---- Text passage
Manufacturing jobs have fled the U.S. in favor of cheaper labor in China, and those jobs are not coming back, Shapiro said. In China, a worker might spend all day doing one repetitive task on a manufacturing line.
“Americans are not going to be doing that kind of repetitive work – not with our education,” he said.
That’s why our national strategy should be focused on creating an innovation economy, Shapiro said.
“The thing about innovation is that every new idea challenges something in the past,” he said.
That’s why the U.S. has fewer travel agents, newspaper reporters and plant workers than years ago.
“As Americans we have a culture of doing things better,” Shapiro said.
To encourage innovation, the U.S. school system needs improvement, Shapiro said. Kids need to be taught to ask questions. The teachers that allow students to ask questions and challenge them are the best teachers, Shapiro said.
The U.S. entrepreneurial system also encourages innovation. The U.S. should not punish people for being successful and making money, Shapiro said. Entrepreneurs like Bill Gates, whose estimated net worth is around $60 billion, should be applauded, Shapiro said
“We reward people by letting them get wealthy,” he said. “It encourages the best and the brightest.”
But the focus on innovation has changed since Sept. 11, Shapiro said.
--------
---- Data excerpt
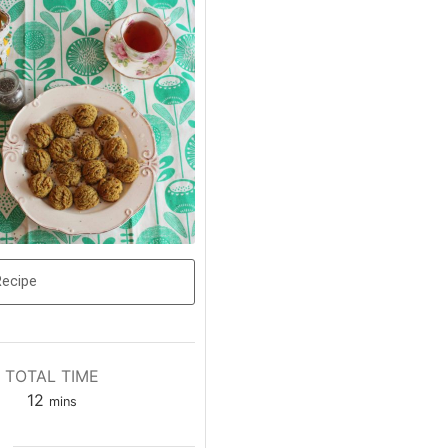
Recipe
TOTAL TIME
12
mins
--------
Problem to solve -
Transcribe the part of the innovation text that begins at the words "That’s why our" and stops after "teachers, Shapiro said.". The material has no connection to the text on innovation and the U.S. economy.

Solution to the exercise -
That’s why our national strategy should be focused on creating an innovation economy, Shapiro said.
“The thing about innovation is that every new idea challenges something in the past,” he said.
That’s why the U.S. has fewer travel agents, newspaper reporters and plant workers than years ago.
“As Americans we have a culture of doing things better,” Shapiro said.
To encourage innovation, the U.S. school system needs improvement, Shapiro said. Kids need to be taught to ask questions. The teachers that allow students to ask questions and challenge them are the best teachers, Shapiro said.